I just stumbled upon this. Works with HA and has a wake word system.
There was a thread on Hacker News about it yesterday, which mentions the author plans to post in these forums in due course.
There is a short video on YouTube demoing against Alexa.
I’ve taken a punt and ordered one of these from AliExpress…
Thanks for the AliExpress link, I hadn’t thought to look there. I was expecting it to be a case of having to build/3d print the thing… Needless to say, I just ordered one too.
It seems very promising and I can use without updating Home Assistant, nice…
Available from The Pi-Hut in the UK.
Hi everyone, I’m the creator of Willow and would be happy to answer any questions you may have!
Hi, project looks impressive but I’m confused about wake words.
In the readme on your github you say:
‘Current supported features include:
- Wake Word Engine. Say “Hi ESP” or “Alexa” (user configurable) and start talking!’
but later on in “The Future” section you say
‘Custom Wake Word
Espressif has a wake word customization service that enables us (or you!) to create custom wake words. We plan to create a “Hi Willow” or similar wake word and potentially others depending on input from the community.’
Could you explain the difference between “user configurable” and “custom wake” words?
Ars Technica just did a piece on this Willow could be the $50 hardware piece of the DIY voice assistant puzzle | Ars Technica
Adafruit has some in stock: Search Results for 'esp32-s3 box' on Adafruit Industries
The regular box (with stand) is out of stock, but the mini is in stock! there were 19 when I ordered 1 just now and now they’re down to 14.
Sure! We currently support two wake words (user selectable) - “Alexa”, and “Hi ESP”. We default to Hi ESP because we understand there are likely users that have existing Alexa devices and we don’t want Willow and Alexa stepping on each other.
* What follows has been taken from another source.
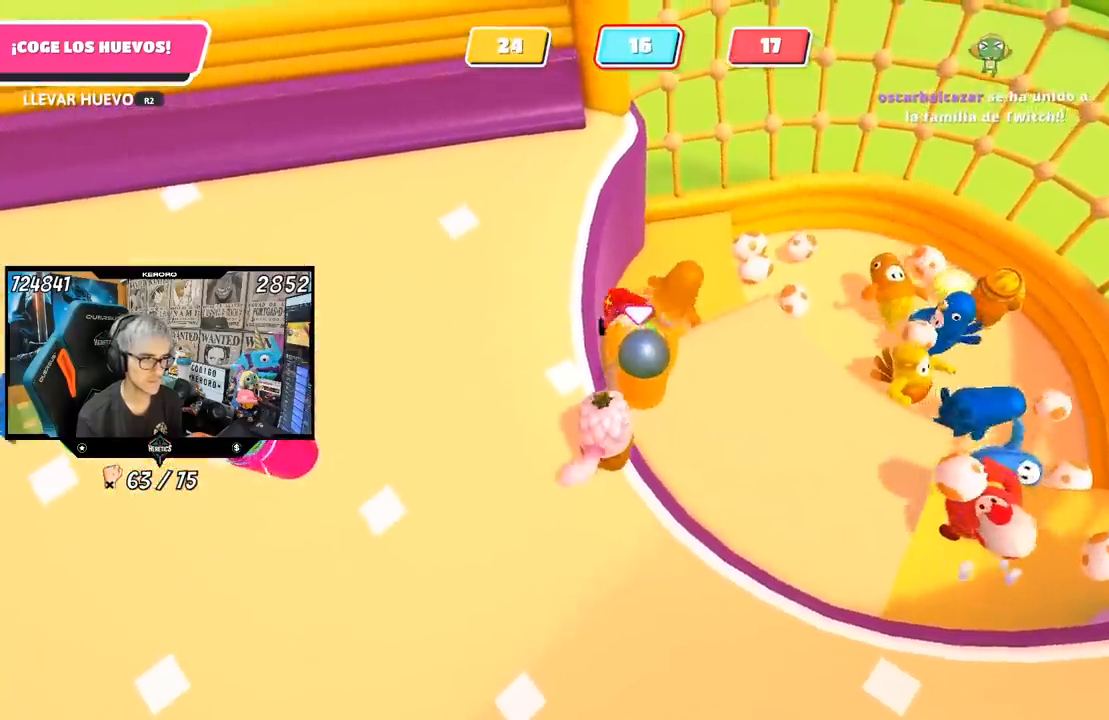
{"dt_ms": 500, "buttons": [], "left_stick": "down-right", "right_stick": "center", "button_events": [[217, "R2", "up"]]}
For users that don’t have Alexa devices and want the Alexa wake word, they can select that.
For wake word customization, an often misunderstood aspect about true commercial quality wake word detection is how difficult and involved the process is. The wake word library we use is actually tested and certified by Amazon (of all people) as an Alexa platform device. With that, the requirements for wake word customization from Espressif (ESP BOX/ESP SR people) are VERY involved as you can see from the link you included.
The starting point is basically getting at least 500 people in a recording studio, plus all of the requirements from there! Wake words are interesting things that are actually quite difficult. You need to be able to reliably trigger (or users get frustrated) no matter who the speaker is, and no matter what kind of environment it is (background noise, TV playing, etc). BUT you also need to make sure you’re not going to annoy the user or confuse your solution with so-called “false activation” where wake gets triggered unintentionally.
This precise, expensive, and time-consuming process is why so many open source solutions attempting wake often offer “wake word” that’s drastically inferior to commercial solutions and borderline useless. It’s also why users who try to make their own end up frustrated and give up - even if you provide a bunch of samples of your own voice your wake ends up being less reliable than a professionally trained one even if it’s just you. There’s an entire field of research around this and basically what it boils down to is people (even the same person) have a very wide range of how we pronounce words even if we’re just repeating them ourselves. Factor in being sick, tired, emotional state, etc, etc and threading the needle between reliable wake while eliminating false wake gets harder and harder.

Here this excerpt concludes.